With Eye on LA, Putin Advocate-Turned-VC Raises Second Fund

Ben Bergman

Ben Bergman is the newsroom's senior finance reporter. Previously he was a senior business reporter and host at KPCC, a senior producer at Gimlet Media, a producer at NPR's Morning Edition, and produced two investigative documentaries for KCET. He has been a frequent on-air contributor to business coverage on NPR and Marketplace and has written for The New York Times and Columbia Journalism Review. Ben was a 2017-2018 Knight-Bagehot Fellow in Economic and Business Journalism at Columbia Business School. In his free time, he enjoys skiing, playing poker, and cheering on The Seattle Seahawks.

With Eye on LA, Putin Advocate-Turned-VC Raises Second Fund

The world of venture capital is filled with interesting characters, and Masha Drokova is certainly one of them.

Born and raised in impoverished rural Russia, Drokova was a pro-Putin youth activist who led a Kremlin-backed group that intimidated opposition figures. In 2014, she immigrated to the U.S. where she started doing public relations for startups like Hotel Tonight and Houzz. And then in 2017, she became a VC starting Day One Ventures in San Francisco.
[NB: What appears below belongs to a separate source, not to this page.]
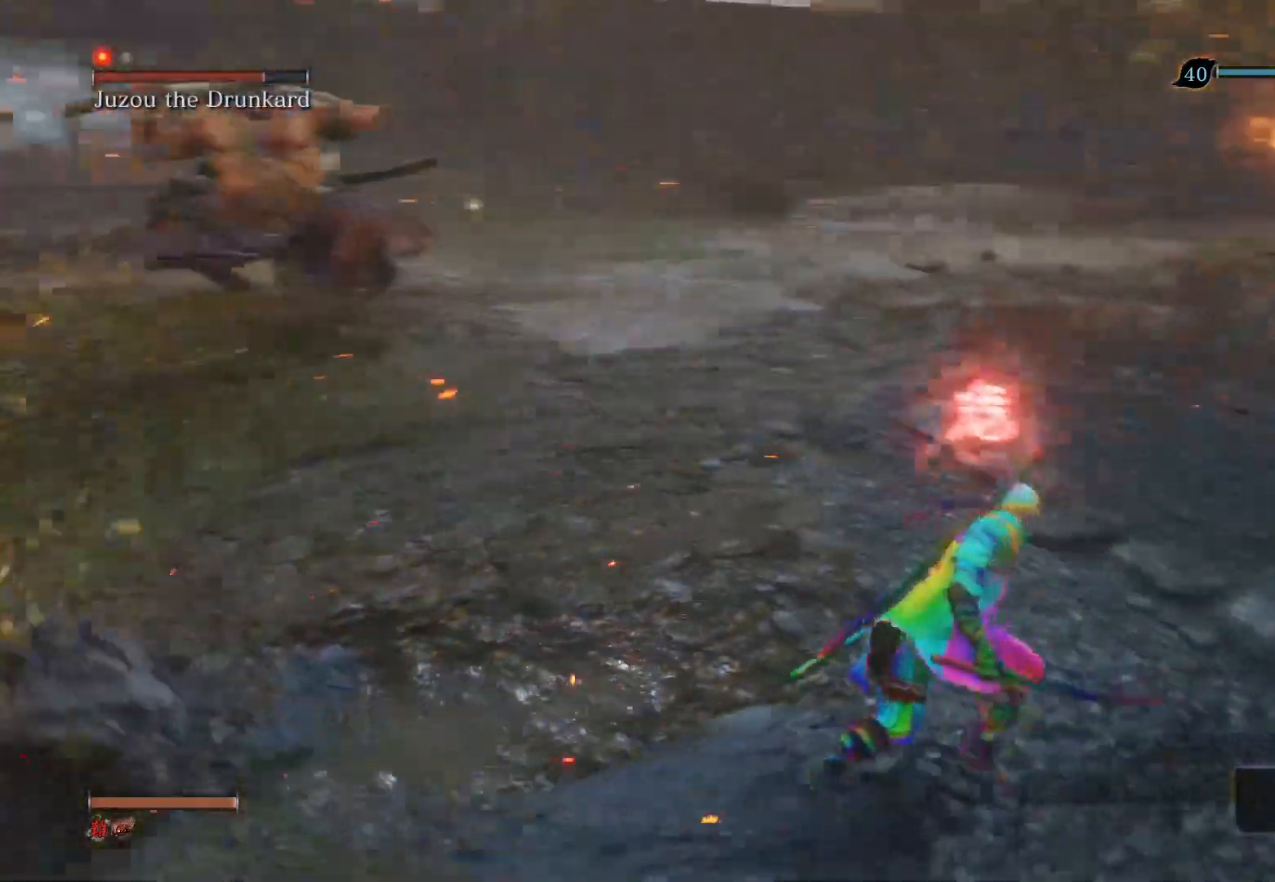
{"buttons": [], "left_stick": "down", "right_stick": "center", "events": [[117, "left_stick", "down-right"], [267, "right_stick", "center"], [383, "left_stick", "down"]]}
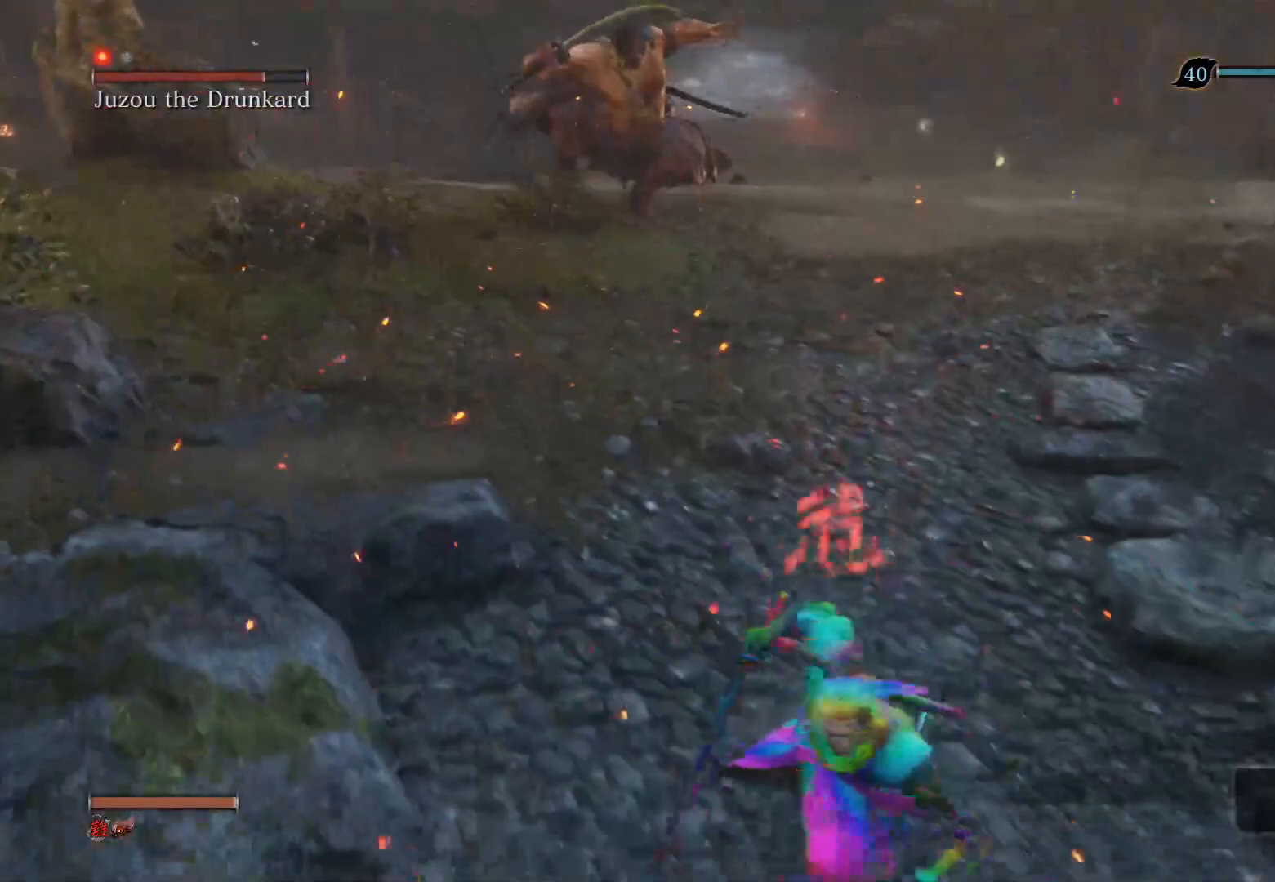
{"buttons": [], "left_stick": "up", "right_stick": "center", "events": [[417, "left_stick", "left"], [483, "left_stick", "up"]]}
The firm is announcing the close of its $50 million second fund Tuesday, which is more than the double the size of its first fund. The majority of the capital comes from tech founders hailing from more than 10 countries, according to Drokova.


In a recent interview, the 31-year-old Drokova said it has been nearly a decade since she's lived in Russia. She says she no longer follows the country's politics and has no opinion about President Vladimir Putin. She says her background has never hindered her ability to make deals.

"I left politics when I was 18 or 19," Drokova said. "I think smart people understand I was a kid and that was just part of my experience and learning."

Drokova is more eager to talk about her firm, which uses her PR expertise to improve companies that she calls "consumer obsessed." Day One gets its name from Jeff Bezos' famed 2016 shareholder letter where he decrees companies should avoid stasis at all cost and always embody the mentality of a hungry startup just beginning.

Drokova says scrappy startup founders should empathize with her story.

"I grew up in a small town in Russia where the average salary is $200 a month and in a way it's a journey similar to something that early-stage entrepreneurs have to go through as they start a new company," Drokova said. "I haven't gone to Stanford. I wasn't working for Google or Facebook. And it proves that America is a country of opportunity, because even with this noncommercial background, I managed to create the firm that invested in a number of very successful, fast-growing companies alongside the top VCs."

In April, Day One Ventures hired Drake Austin Rehfeld, a former Snap product lead, as an L.A.-based principal.

Drokova says L.A. companies are often a good match for the firm's consumer focus.

"We like that they have close touch with consumers because you can do lots of experiments with consumers and big companies like Snapchat created a good foundation," she said. "I think it's also a very diverse city, which creates opportunities to start companies that have more inclusive products."

Though Day One Ventures is based in San Francisco, about 15% of the dozens of startups it has backed are based in Los Angeles. Standouts include Snafu, which uses AI to predict which artists will break out, Octi, which uses AR to create a social shopping experience, and Yumi, a child nutrition company.

"It's rare to find investors who fundamentally understand the value of storytelling," said Evelyn Rusli, co-founder and president of Yumi, explaining why she accepted funding from Day One Ventures. "They were immediately helpful and great to work with."

When asked what she thought of Drokova's past, Rusli seemed taken aback by the question. After a pause, she declined to comment.